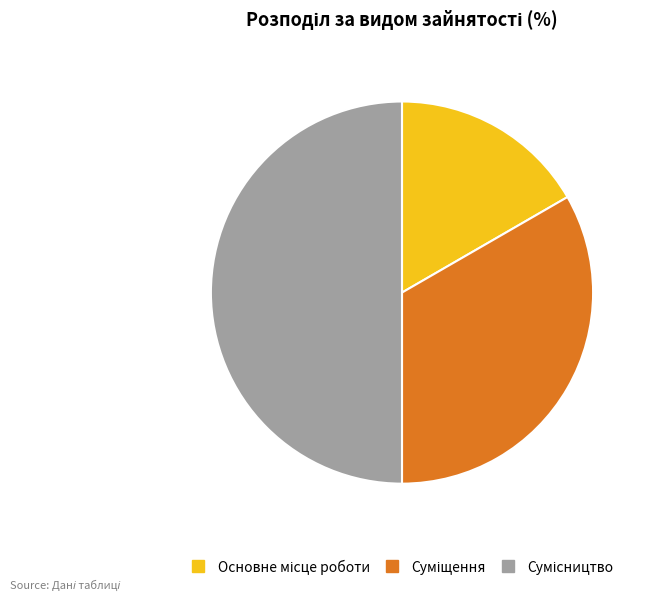

To the nearest percent, what portion does Основне місце роботи represent?

17%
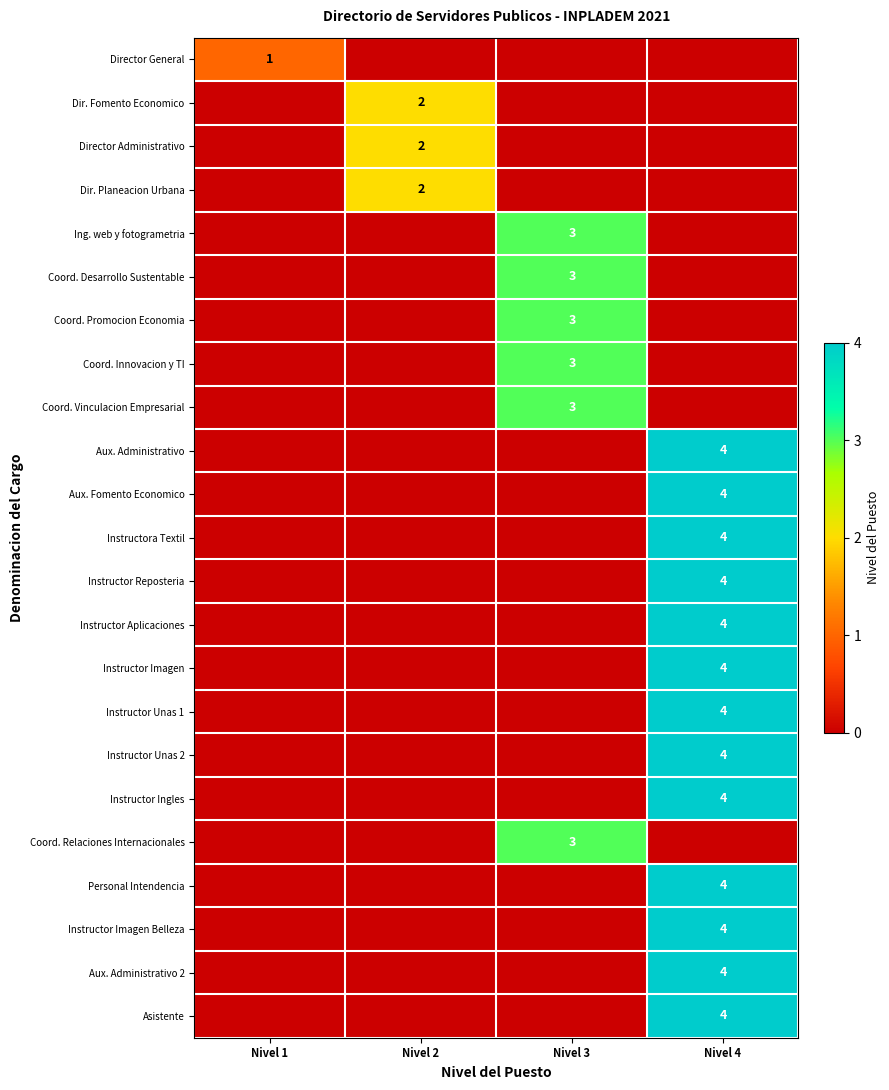

Which label corresponds to the largest value in the chart?

Nivel 4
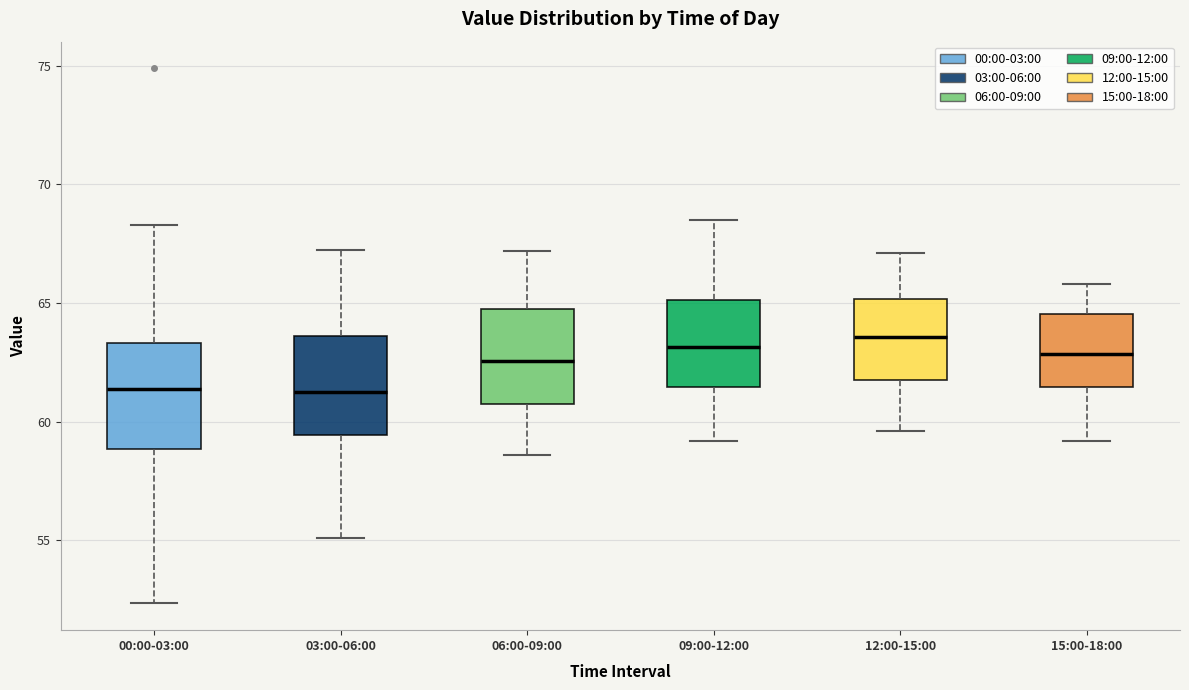

Reading left to right, read every box against the y-axis: the position of its median line, the range the box covers, and the ends of its whiskers. The values are not printed on the chart, so give them approximately, as read against the axis.

00:00-03:00: median 61.5, box 59.0 to 63.5, whiskers 52.5 to 68.5
03:00-06:00: median 61.5, box 59.5 to 63.5, whiskers 55.0 to 67.5
06:00-09:00: median 62.5, box 61.0 to 65.0, whiskers 58.5 to 67.0
09:00-12:00: median 63.0, box 61.5 to 65.0, whiskers 59.0 to 68.5
12:00-15:00: median 63.5, box 62.0 to 65.0, whiskers 59.5 to 67.0
15:00-18:00: median 63.0, box 61.5 to 64.5, whiskers 59.0 to 66.0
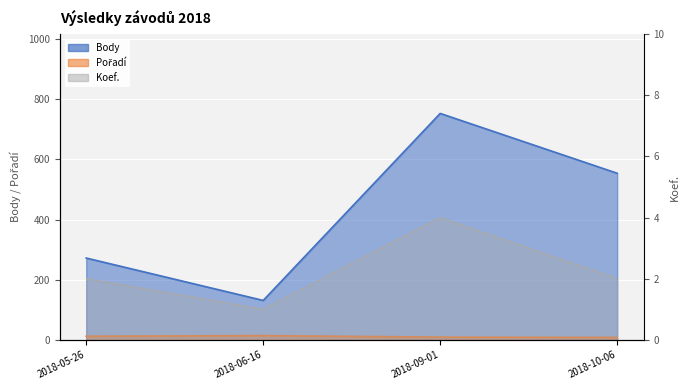

At which category does Koef. reach its first local valley?

2018-06-16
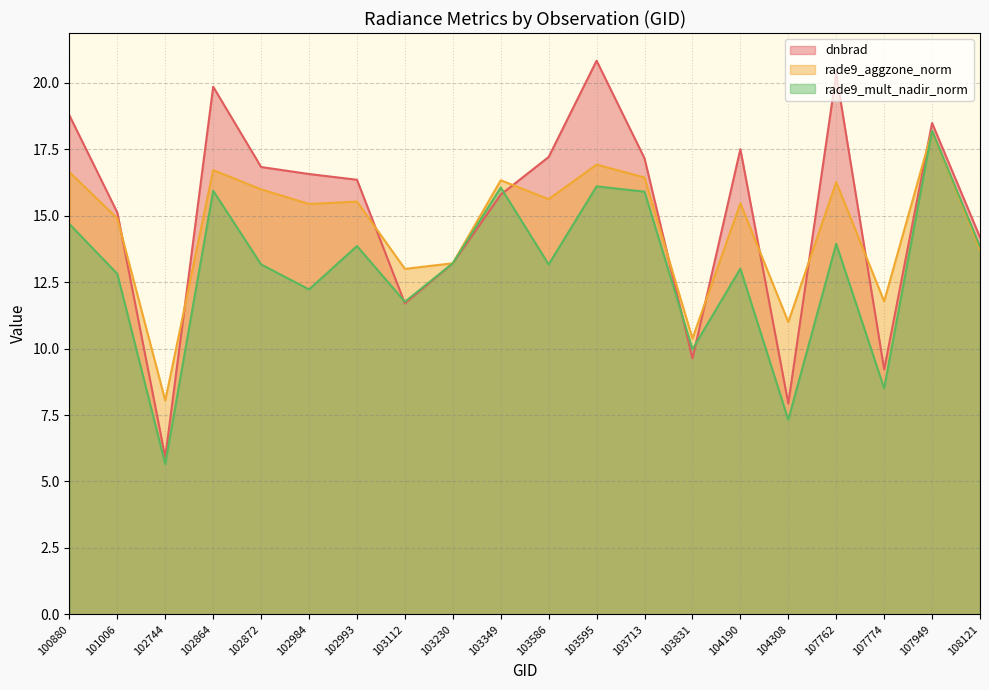

How many values in the dnbrad series are below 16?

9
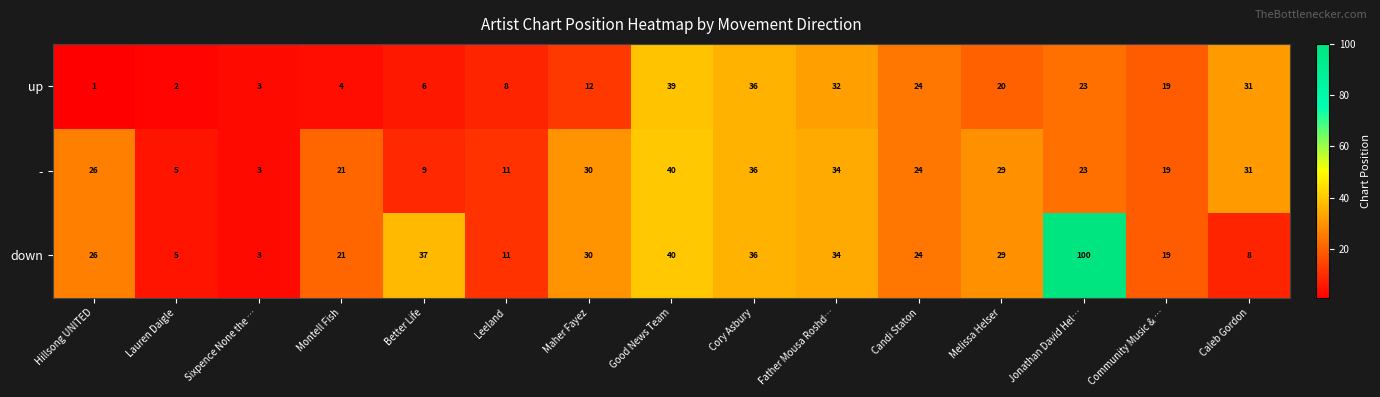

What is the sum of all up values?

260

——

## Directions
Copy the listing from its start through the line that contains "Reading left to", keeping every line unchanged and leaving the pictures out.

## Reply
To the nearest percent, what portion does Основне місце роботи represent?

17%

Which label corresponds to the largest value in the chart?

Nivel 4

Reading left to right, read every box against the y-axis: the position of its median line, the range the box covers, and the ends of its whiskers. The values are not printed on the chart, so give them approximately, as read against the axis.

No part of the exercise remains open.